» **Your instructions**: Output every record word for word.

» **Given data**:
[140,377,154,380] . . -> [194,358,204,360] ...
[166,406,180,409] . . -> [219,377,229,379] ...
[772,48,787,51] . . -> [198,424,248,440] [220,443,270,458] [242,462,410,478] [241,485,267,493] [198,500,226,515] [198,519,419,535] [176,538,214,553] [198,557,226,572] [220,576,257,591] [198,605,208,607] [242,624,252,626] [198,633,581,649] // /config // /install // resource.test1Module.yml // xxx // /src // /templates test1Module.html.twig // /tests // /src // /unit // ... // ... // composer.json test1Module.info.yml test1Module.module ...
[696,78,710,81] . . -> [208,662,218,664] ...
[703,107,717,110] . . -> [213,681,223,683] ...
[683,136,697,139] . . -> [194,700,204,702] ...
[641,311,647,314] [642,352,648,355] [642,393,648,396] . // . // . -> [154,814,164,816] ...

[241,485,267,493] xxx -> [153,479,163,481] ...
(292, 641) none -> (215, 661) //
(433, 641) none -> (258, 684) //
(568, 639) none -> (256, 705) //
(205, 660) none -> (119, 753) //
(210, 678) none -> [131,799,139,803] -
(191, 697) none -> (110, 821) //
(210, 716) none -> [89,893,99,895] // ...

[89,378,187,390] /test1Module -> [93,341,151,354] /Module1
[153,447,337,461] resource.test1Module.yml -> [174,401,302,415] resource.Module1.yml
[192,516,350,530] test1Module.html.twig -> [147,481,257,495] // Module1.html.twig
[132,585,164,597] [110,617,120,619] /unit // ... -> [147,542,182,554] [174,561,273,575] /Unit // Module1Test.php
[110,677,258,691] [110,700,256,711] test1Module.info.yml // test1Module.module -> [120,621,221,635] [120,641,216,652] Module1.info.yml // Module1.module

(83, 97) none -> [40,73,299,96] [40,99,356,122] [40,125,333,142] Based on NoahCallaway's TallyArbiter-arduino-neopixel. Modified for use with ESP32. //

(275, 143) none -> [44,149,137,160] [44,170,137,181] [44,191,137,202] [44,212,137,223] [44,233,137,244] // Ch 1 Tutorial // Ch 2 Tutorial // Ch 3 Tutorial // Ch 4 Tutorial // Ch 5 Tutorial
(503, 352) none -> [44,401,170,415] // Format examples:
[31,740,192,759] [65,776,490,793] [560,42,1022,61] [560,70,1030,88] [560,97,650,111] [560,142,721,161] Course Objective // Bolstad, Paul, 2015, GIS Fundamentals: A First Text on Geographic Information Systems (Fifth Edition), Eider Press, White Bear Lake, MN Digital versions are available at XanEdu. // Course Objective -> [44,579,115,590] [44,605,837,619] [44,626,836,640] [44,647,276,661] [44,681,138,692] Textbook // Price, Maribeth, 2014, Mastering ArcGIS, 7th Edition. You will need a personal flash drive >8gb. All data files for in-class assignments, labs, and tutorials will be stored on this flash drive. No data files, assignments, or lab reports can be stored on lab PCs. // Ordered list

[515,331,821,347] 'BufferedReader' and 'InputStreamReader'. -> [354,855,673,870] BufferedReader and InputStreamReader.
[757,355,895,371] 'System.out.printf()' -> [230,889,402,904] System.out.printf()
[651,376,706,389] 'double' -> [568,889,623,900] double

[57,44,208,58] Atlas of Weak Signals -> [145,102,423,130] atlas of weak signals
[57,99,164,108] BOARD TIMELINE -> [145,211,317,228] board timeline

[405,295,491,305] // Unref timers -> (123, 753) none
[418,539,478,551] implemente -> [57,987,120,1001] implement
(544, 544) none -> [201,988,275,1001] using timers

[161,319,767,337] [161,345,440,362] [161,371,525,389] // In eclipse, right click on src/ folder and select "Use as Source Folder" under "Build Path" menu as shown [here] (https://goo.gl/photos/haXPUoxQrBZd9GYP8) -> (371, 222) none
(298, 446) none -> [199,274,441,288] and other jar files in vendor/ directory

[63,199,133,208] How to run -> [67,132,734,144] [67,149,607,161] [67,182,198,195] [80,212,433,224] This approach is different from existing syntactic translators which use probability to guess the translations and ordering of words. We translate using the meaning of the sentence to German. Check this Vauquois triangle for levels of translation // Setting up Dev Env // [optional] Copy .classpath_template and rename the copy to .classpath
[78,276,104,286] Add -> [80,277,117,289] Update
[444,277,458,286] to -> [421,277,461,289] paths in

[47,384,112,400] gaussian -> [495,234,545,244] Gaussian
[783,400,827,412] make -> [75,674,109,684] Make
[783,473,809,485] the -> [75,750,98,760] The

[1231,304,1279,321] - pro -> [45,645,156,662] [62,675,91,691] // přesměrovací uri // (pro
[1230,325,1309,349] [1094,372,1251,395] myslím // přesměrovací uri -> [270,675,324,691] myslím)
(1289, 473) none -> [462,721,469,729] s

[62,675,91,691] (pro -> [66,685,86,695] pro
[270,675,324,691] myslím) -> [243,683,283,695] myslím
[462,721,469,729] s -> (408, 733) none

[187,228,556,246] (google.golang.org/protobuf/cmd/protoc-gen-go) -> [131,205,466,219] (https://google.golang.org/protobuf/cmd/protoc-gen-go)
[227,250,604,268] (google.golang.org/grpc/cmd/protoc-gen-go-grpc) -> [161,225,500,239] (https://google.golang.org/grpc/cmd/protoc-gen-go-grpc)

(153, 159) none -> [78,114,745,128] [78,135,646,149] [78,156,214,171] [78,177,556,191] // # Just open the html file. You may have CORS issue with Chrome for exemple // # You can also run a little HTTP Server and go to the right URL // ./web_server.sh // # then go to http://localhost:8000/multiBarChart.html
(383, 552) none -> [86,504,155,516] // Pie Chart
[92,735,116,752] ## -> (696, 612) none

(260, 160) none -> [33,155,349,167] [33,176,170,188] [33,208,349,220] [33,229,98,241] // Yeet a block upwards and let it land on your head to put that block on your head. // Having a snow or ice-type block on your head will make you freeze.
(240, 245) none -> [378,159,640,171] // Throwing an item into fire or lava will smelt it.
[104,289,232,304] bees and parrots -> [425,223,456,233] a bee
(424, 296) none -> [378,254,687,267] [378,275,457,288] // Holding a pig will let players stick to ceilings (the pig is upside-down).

» **Response box**:
[140,377,154,380] . . -> [194,358,204,360] ...
[166,406,180,409] . . -> [219,377,229,379] ...
[772,48,787,51] . . -> [198,424,248,440] [220,443,270,458] [242,462,410,478] [241,485,267,493] [198,500,226,515] [198,519,419,535] [176,538,214,553] [198,557,226,572] [220,576,257,591] [198,605,208,607] [242,624,252,626] [198,633,581,649] // /config // /install // resource.test1Module.yml // xxx // /src // /templates test1Module.html.twig // /tests // /src // /unit // ... // ... // composer.json test1Module.info.yml test1Module.module ...
[696,78,710,81] . . -> [208,662,218,664] ...
[703,107,717,110] . . -> [213,681,223,683] ...
[683,136,697,139] . . -> [194,700,204,702] ...
[641,311,647,314] [642,352,648,355] [642,393,648,396] . // . // . -> [154,814,164,816] ...

[241,485,267,493] xxx -> [153,479,163,481] ...
(292, 641) none -> (215, 661) //
(433, 641) none -> (258, 684) //
(568, 639) none -> (256, 705) //
(205, 660) none -> (119, 753) //
(210, 678) none -> [131,799,139,803] -
(191, 697) none -> (110, 821) //
(210, 716) none -> [89,893,99,895] // ...

[89,378,187,390] /test1Module -> [93,341,151,354] /Module1
[153,447,337,461] resource.test1Module.yml -> [174,401,302,415] resource.Module1.yml
[192,516,350,530] test1Module.html.twig -> [147,481,257,495] // Module1.html.twig
[132,585,164,597] [110,617,120,619] /unit // ... -> [147,542,182,554] [174,561,273,575] /Unit // Module1Test.php
[110,677,258,691] [110,700,256,711] test1Module.info.yml // test1Module.module -> [120,621,221,635] [120,641,216,652] Module1.info.yml // Module1.module

(83, 97) none -> [40,73,299,96] [40,99,356,122] [40,125,333,142] Based on NoahCallaway's TallyArbiter-arduino-neopixel. Modified for use with ESP32. //

(275, 143) none -> [44,149,137,160] [44,170,137,181] [44,191,137,202] [44,212,137,223] [44,233,137,244] // Ch 1 Tutorial // Ch 2 Tutorial // Ch 3 Tutorial // Ch 4 Tutorial // Ch 5 Tutorial
(503, 352) none -> [44,401,170,415] // Format examples:
[31,740,192,759] [65,776,490,793] [560,42,1022,61] [560,70,1030,88] [560,97,650,111] [560,142,721,161] Course Objective // Bolstad, Paul, 2015, GIS Fundamentals: A First Text on Geographic Information Systems (Fifth Edition), Eider Press, White Bear Lake, MN Digital versions are available at XanEdu. // Course Objective -> [44,579,115,590] [44,605,837,619] [44,626,836,640] [44,647,276,661] [44,681,138,692] Textbook // Price, Maribeth, 2014, Mastering ArcGIS, 7th Edition. You will need a personal flash drive >8gb. All data files for in-class assignments, labs, and tutorials will be stored on this flash drive. No data files, assignments, or lab reports can be stored on lab PCs. // Ordered list

[515,331,821,347] 'BufferedReader' and 'InputStreamReader'. -> [354,855,673,870] BufferedReader and InputStreamReader.
[757,355,895,371] 'System.out.printf()' -> [230,889,402,904] System.out.printf()
[651,376,706,389] 'double' -> [568,889,623,900] double

[57,44,208,58] Atlas of Weak Signals -> [145,102,423,130] atlas of weak signals
[57,99,164,108] BOARD TIMELINE -> [145,211,317,228] board timeline

[405,295,491,305] // Unref timers -> (123, 753) none
[418,539,478,551] implemente -> [57,987,120,1001] implement
(544, 544) none -> [201,988,275,1001] using timers

[161,319,767,337] [161,345,440,362] [161,371,525,389] // In eclipse, right click on src/ folder and select "Use as Source Folder" under "Build Path" menu as shown [here] (https://goo.gl/photos/haXPUoxQrBZd9GYP8) -> (371, 222) none
(298, 446) none -> [199,274,441,288] and other jar files in vendor/ directory

[63,199,133,208] How to run -> [67,132,734,144] [67,149,607,161] [67,182,198,195] [80,212,433,224] This approach is different from existing syntactic translators which use probability to guess the translations and ordering of words. We translate using the meaning of the sentence to German. Check this Vauquois triangle for levels of translation // Setting up Dev Env // [optional] Copy .classpath_template and rename the copy to .classpath
[78,276,104,286] Add -> [80,277,117,289] Update
[444,277,458,286] to -> [421,277,461,289] paths in

[47,384,112,400] gaussian -> [495,234,545,244] Gaussian
[783,400,827,412] make -> [75,674,109,684] Make
[783,473,809,485] the -> [75,750,98,760] The

[1231,304,1279,321] - pro -> [45,645,156,662] [62,675,91,691] // přesměrovací uri // (pro
[1230,325,1309,349] [1094,372,1251,395] myslím // přesměrovací uri -> [270,675,324,691] myslím)
(1289, 473) none -> [462,721,469,729] s

[62,675,91,691] (pro -> [66,685,86,695] pro
[270,675,324,691] myslím) -> [243,683,283,695] myslím
[462,721,469,729] s -> (408, 733) none

[187,228,556,246] (google.golang.org/protobuf/cmd/protoc-gen-go) -> [131,205,466,219] (https://google.golang.org/protobuf/cmd/protoc-gen-go)
[227,250,604,268] (google.golang.org/grpc/cmd/protoc-gen-go-grpc) -> [161,225,500,239] (https://google.golang.org/grpc/cmd/protoc-gen-go-grpc)

(153, 159) none -> [78,114,745,128] [78,135,646,149] [78,156,214,171] [78,177,556,191] // # Just open the html file. You may have CORS issue with Chrome for exemple // # You can also run a little HTTP Server and go to the right URL // ./web_server.sh // # then go to http://localhost:8000/multiBarChart.html
(383, 552) none -> [86,504,155,516] // Pie Chart
[92,735,116,752] ## -> (696, 612) none

(260, 160) none -> [33,155,349,167] [33,176,170,188] [33,208,349,220] [33,229,98,241] // Yeet a block upwards and let it land on your head to put that block on your head. // Having a snow or ice-type block on your head will make you freeze.
(240, 245) none -> [378,159,640,171] // Throwing an item into fire or lava will smelt it.
[104,289,232,304] bees and parrots -> [425,223,456,233] a bee
(424, 296) none -> [378,254,687,267] [378,275,457,288] // Holding a pig will let players stick to ceilings (the pig is upside-down).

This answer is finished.